Skip to content

Bodo 2024.5 Release (Date: 5/3/2024)

New Features:

  • Added an environment variable BODO_SQL_STYLE to control some of the defaults for BodoSQL’s SQL dialect. The default is SNOWFLAKE which uses the Snowflake protocols for identifier case sensitivity and null ordering defaults. Another option for the environment variable is SPARK which uses spark’s defaults for identifier case sensitivity and null ordering defaults. The environment variable’s value is not case-sensitive.
  • Added support for groupby sum of decimal values
  • Added support for writing puffin files with Iceberg writes by setting BODO_ENABLE_THETA_SKETCHES=1. A future release will enable this by default.
  • Added support for casting between decimal values with different precision and scale
  • Added support for multiplication of two decimal scalars/arrays.
  • Added support for CREATE SCHEMA and DROP SCHEMA commands in Iceberg and Snowflake

Performance Improvements:

  • Slightly reduced the total number of metadata queries made to Snowflake during compilation time to determine when a string column should be dictionary encoded by removing unnecessary/redundant requests.

Bug Fixes:

  • Fixed a bug that caused some Iceberg nullability filters to not be pushed down.
  • Fixed a rarely occurring segfault when gathering a map array.
  • Fixed an issue that caused an error while loading string columns from Snowflake managed Iceberg tables.
  • Fixed some bugs in handling nested-types in joins.

Dependency Upgrades:

  • Upgraded to Iceberg 1.5.1

2024.5.1 New Features and Improvements

New Features:

  • Support MIN and MAX on string columns when GROUP BY is not provided.

Bug Fixes:

  • Adjusted BodoSQL compile-time Snowflake metadata requests to avoid an error due to changing formats of Snowflake result sets for certain description queries.

2024.5.2 New Features and Improvements

New Features:

  • Update BodoSQL plans to contain an explicit Cache Node to indicate when the planner is reusing part of a plan from a cached result.

## Dataset section:
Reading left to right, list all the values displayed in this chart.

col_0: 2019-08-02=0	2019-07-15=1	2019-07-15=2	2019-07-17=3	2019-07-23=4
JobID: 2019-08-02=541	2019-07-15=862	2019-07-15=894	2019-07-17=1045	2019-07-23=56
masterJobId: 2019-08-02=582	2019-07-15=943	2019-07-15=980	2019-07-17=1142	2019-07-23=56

## Instructions for the task:
Set down, word for word, the stretch of the Bodo 2024.5 release notes from "2024.5.2 New Features" through "a cached result.".

## Answer box:
2024.5.2 New Features and Improvements

New Features:

  • Update BodoSQL plans to contain an explicit Cache Node to indicate when the planner is reusing part of a plan from a cached result.